Marrakech. It’s sunny and full of Souks. I could literally spend hours wandering around the streets, brousing the beautiful goods on offer, and when I say beautiful, I mean beautiful. Think colourful woven shawls, rugs, leather and material bags of every colour you know, leather shoes with sparkles and bling, jewellery that calls your name, shiny silver teapots and painted glasses, lamps, lamps and more lamps. Oh my. This could be a dangerous place to holiday!

Dietitian UK: Marrakech Lanterns of beauty
Dietitian UK: Marrakech Lanterns of beauty

Those streets really make me smile, but the bit that makes my heart sing the most is of course the food stalls. Spices, herbs, mint tea sellers, nuts and dried fruit. Why are our UK markets not this colourful and exciting on a daily basis? We could learn a lot from other cultures who actually buy their food from the market, I’d say this is the “super” market way of doing things.

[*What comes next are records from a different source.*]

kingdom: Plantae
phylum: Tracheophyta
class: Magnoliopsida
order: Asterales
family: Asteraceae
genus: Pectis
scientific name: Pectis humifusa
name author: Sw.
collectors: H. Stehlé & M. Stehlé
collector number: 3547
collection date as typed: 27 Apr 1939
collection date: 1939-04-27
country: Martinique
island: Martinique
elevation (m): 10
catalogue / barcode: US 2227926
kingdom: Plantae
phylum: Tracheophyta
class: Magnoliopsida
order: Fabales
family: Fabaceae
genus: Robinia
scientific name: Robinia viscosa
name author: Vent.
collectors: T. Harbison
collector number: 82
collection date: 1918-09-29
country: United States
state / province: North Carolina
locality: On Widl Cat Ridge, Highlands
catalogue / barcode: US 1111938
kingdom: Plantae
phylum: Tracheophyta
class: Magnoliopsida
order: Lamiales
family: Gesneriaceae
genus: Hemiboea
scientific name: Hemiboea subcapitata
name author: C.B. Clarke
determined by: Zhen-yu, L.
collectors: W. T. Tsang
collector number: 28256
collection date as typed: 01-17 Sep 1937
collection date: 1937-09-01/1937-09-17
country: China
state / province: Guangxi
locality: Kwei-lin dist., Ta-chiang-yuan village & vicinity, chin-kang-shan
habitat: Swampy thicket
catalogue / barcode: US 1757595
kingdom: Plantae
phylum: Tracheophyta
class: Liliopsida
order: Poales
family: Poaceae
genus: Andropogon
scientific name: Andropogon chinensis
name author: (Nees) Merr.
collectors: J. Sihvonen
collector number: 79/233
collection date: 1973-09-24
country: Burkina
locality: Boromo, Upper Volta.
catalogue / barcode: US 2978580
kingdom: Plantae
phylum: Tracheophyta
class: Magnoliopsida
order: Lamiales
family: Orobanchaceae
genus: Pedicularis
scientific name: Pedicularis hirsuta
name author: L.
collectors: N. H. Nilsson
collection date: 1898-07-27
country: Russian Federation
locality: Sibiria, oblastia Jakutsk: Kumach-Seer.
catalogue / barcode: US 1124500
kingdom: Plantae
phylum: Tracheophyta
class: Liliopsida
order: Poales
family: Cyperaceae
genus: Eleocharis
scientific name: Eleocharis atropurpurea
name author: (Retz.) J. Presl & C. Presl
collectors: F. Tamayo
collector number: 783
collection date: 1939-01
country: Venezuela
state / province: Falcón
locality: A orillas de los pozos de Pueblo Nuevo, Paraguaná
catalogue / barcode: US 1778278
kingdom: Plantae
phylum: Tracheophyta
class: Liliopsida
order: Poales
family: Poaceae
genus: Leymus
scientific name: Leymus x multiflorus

Dietitian UK: Marrakech Nutaliciousness.

Dietiitan UK: Marrakech Olives on the Market
Dietiitan UK: Marrakech Nuts and Olives on the Market


Coming out of the market there were at least 5 stalls selling freshly squeezed orange juice for 4 dhs, that’s 33 pence a cup. Wowsers. What a way to recover from the hustle and bustle, sensory overload and shopping 😉

Our first time around the Souks we paid for a guide and this was brilliant, we would have got lost otherwise – Google maps is unlikely to cover this area 😉 The Souks are divided into different areas: leather, lamps, bags, shoes etc… so much to choose from.

What do you like to do on holiday? For me it’s about enjoying the local food, soaking up the atmosphere and relaxing in good company.